沈要偏着头,只一手扯开了军装的立领。
大约是有些猛力了罢,那黄铜的扣子竟然绷落了一颗,又骨碌碌的滚在枕边,抖擞一下,便不动了。
萧子窈惊恐的叫道:“沈要,你滚开!”
正说着,她便一下子蜷缩进了角落里。
沈要默不言语,只将军装褪下,又一把丢了开去,便利落翻身压了上来。
“子窈。”
他哑着嗓子唤她道,“我好想你,想抱一抱你。”
话毕,便俯首下来,只自上而下的、紧紧的拥住了她。
“那几天好冷,我怕你冷,便差人送了炭火过来。”
分明是她陷落在他的怀里,如何又是他越陷越深了?
沈要深深的埋首下去。
他于是瓮声瓮气的说道:“子窈,你给我些时间,我会证明给你看的。”
萧子窈的心颤抖着。
只不过,心一旦寒透了,便不会再动了。
“沈要,你应当不知道吧?鹊儿就是为了那些炭火死的。”
萧子窈轻声细语着。
“你送的那些炭火,我们一星半点也不曾见过。最后是我冷不住了,鹊儿便出门去,用自己的身子同那些卫兵换得了炭火。

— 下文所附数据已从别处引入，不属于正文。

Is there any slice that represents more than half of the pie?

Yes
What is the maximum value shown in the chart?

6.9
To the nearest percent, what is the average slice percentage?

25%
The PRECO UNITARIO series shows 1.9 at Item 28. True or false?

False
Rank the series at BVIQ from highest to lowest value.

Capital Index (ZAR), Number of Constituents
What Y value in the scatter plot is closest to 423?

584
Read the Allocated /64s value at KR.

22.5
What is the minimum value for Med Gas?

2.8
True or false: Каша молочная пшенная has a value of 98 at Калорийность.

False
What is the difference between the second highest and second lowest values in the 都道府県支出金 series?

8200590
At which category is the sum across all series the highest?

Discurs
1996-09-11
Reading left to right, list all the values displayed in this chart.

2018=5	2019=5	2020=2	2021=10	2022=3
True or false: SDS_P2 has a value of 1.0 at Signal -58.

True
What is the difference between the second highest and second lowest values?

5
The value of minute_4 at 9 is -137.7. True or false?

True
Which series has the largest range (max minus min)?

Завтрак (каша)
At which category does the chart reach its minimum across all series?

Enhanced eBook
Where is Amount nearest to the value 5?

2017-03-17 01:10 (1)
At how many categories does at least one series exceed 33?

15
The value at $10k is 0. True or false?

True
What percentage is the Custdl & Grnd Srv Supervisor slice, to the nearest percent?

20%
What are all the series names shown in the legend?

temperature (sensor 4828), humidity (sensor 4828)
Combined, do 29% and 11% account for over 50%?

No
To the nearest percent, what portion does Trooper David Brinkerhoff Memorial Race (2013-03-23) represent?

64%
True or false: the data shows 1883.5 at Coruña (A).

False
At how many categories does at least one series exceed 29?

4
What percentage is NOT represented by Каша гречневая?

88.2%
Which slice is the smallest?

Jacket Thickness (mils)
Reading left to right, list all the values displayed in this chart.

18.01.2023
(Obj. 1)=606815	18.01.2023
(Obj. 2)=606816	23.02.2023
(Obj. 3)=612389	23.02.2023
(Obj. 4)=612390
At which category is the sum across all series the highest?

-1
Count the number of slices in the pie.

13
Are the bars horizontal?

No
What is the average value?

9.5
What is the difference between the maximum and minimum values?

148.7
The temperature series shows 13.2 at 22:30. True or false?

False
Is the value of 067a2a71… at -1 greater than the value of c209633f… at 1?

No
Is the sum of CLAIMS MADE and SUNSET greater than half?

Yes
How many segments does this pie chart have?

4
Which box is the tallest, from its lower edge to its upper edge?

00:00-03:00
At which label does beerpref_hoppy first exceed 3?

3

”
“不会的,那些炭火是我派信得过的人……”
“原来你也会有信得过的人啊?”
萧子窈倏尔冷笑一声,“你难道是想说,是那个信得过的人骗了你、办事不利,所以炭火才会落入了他人之手?”
沈要目眦欲裂,身子也僵了一下。
萧子窈不依不饶的说:“你也是我信得过的人,怎么最后是你骗了我、办事不利,所以我爹爹才会落入了梁显世之手?”
话毕,她便不再言语了。
复又斜斜的侧过了头去,更敛着眸光,身子也死气沉沉的软了下来。
便随他这般的抱着了。
沈要于是顿顿的退了开去。
他便小心翼翼的躺在了她的身侧,又掀着被子盖严了她的肩。
萧子窈背对着他。
“子窈,我晚些时候再来看你。”
萧子窈理也不理,只骤然一掀被子,便焦躁万分的蒙住了头脸。
沈要有些哽,却不多说什么,只默默的拾起了军装出门去了。
谁知,房门一开,却见一粉面白皮的丫鬟正守在廊下等候。
沈要一见此女,便不由得皱了皱眉。
“莺儿?”
他这一声又低又沉,人也不笑,便显得有些阴森了。
莺儿一惊,便猛的一打寒噤,更怯怯的缩起了脖子。
三十年河东,三十年河西。
早先前,她曾仗势欺人的辱没过沈要,却不想,一朝风云色变,竟是冤家路窄了。
她于是毕恭毕敬的叫道:“见、见过沈、沈军长!”
“梁大帅安排你来伺候子窈?”
“……正是。”
沈要漠然道:“从今往后,少说话、多做事。”
莺儿忙不迭的捣头应下了。
“……是!谨记沈军长之言。”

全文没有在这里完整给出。